Any other 70s & 80s kids remember looking anxiously up at passing planes?
— Nic Mic (@acandana76) February 22, 2022
(I took this today; I saw the plane & remembered how this used to make me feel) #WWIII #cnduk pic.twitter.com/ntFdyW5jK5
All you Millenials who love the 80s…this edge of WWIII with Russia is what Gen X remember the 80s as. Not neon and jelly bracelets. This is part of what made #GenX apathetic.
— Karen L Dolley (@NinkasiDolley) February 24, 2022
Us 70s & 80s kids for whom visions of WWIII calamities were regular nightmare fuel are not ok lately. I mean we are, being OK is what we do, but…on the surface. https://t.co/XyMZF9ugAD
— STEVE HUFF (@SteveHuff) February 23, 2022
I was there. #GenX #WWIII #poptart pic.twitter.com/c5WyDWT96a
— Brian Mulligan (@BKMeditor) February 26, 2022
See, very helpful.
They must have been force-fed the same scary nuclear war B.S. I was as a kid. Most of us got past the concentric-circles of death and started doing all the things teenagers are supposed to do. Then the Cold War ended around 1990 and we were good to go as adults.
Until now. When it seems we’re maybe closer to nuclear war than we were in the early ‘80s.
But I sure hope there isn’t a class of 13-year-olds reeling this weekend from a fear-mongering ass-hat’s Doomsday talk.
Isn’t it enough that there are millions of children living in real fear in the world?
6 thoughts on “Worry and War”
Oh #metoo. I find meditation helpful and using my mindfulness skill to remind myself that here in the present we are safe. Our Island is ok in this hour. We have entered a phase of the pandemic where the majority are vaccinated and we know much more about treating and curing Covid than we did two years ago.

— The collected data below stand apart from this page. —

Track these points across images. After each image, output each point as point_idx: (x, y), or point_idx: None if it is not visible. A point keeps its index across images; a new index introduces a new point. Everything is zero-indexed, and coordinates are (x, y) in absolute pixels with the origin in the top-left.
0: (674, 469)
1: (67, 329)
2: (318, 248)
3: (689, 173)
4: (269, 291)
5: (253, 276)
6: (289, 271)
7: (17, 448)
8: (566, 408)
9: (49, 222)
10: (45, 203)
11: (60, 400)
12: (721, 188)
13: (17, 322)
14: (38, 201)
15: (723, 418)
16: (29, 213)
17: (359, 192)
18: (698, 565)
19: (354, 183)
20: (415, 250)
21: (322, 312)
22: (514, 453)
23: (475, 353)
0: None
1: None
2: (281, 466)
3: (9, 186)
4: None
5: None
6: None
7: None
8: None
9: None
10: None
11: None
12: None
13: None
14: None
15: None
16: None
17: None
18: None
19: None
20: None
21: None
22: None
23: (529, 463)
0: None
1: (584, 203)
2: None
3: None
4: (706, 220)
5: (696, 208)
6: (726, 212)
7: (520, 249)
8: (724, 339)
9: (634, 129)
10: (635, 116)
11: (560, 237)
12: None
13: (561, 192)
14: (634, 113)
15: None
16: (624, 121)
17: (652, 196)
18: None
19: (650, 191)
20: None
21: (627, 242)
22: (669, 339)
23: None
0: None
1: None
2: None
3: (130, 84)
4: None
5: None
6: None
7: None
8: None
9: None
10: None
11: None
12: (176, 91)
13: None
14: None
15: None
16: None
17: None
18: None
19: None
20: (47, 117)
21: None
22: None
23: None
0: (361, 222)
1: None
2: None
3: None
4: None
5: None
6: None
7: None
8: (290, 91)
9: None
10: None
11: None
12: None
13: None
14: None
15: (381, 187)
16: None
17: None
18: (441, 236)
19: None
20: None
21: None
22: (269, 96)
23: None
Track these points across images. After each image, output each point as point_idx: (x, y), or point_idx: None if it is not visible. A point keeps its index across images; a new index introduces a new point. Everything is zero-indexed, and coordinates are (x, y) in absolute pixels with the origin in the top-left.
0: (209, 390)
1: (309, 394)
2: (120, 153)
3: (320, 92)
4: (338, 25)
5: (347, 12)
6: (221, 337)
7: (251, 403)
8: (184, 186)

The global situation is terrifying but right now we we can contact our government to voice our support for Ukraine. We can donate to support humanitarian NGOs who are getting medical and basic supplies to those in need.
We can gather at Province House at 10 a.m. tomorrow to let our Ukrainian community know we care. 😌🇺🇦❤️
Thanks for the comment Susana! I find the horses are extremely therapeutic. And actually my husband too – he doesn’t live anywhere but the present and that’s really helpful.
Yes. All of this.
Feels like we’re back to square one doesn’t it Lisa?
Always thoughtful .. I feel for your 13-year old self … brilliant writing!
Thank you for reading and supporting Margaret! I kind of felt for the poor little Nikki too.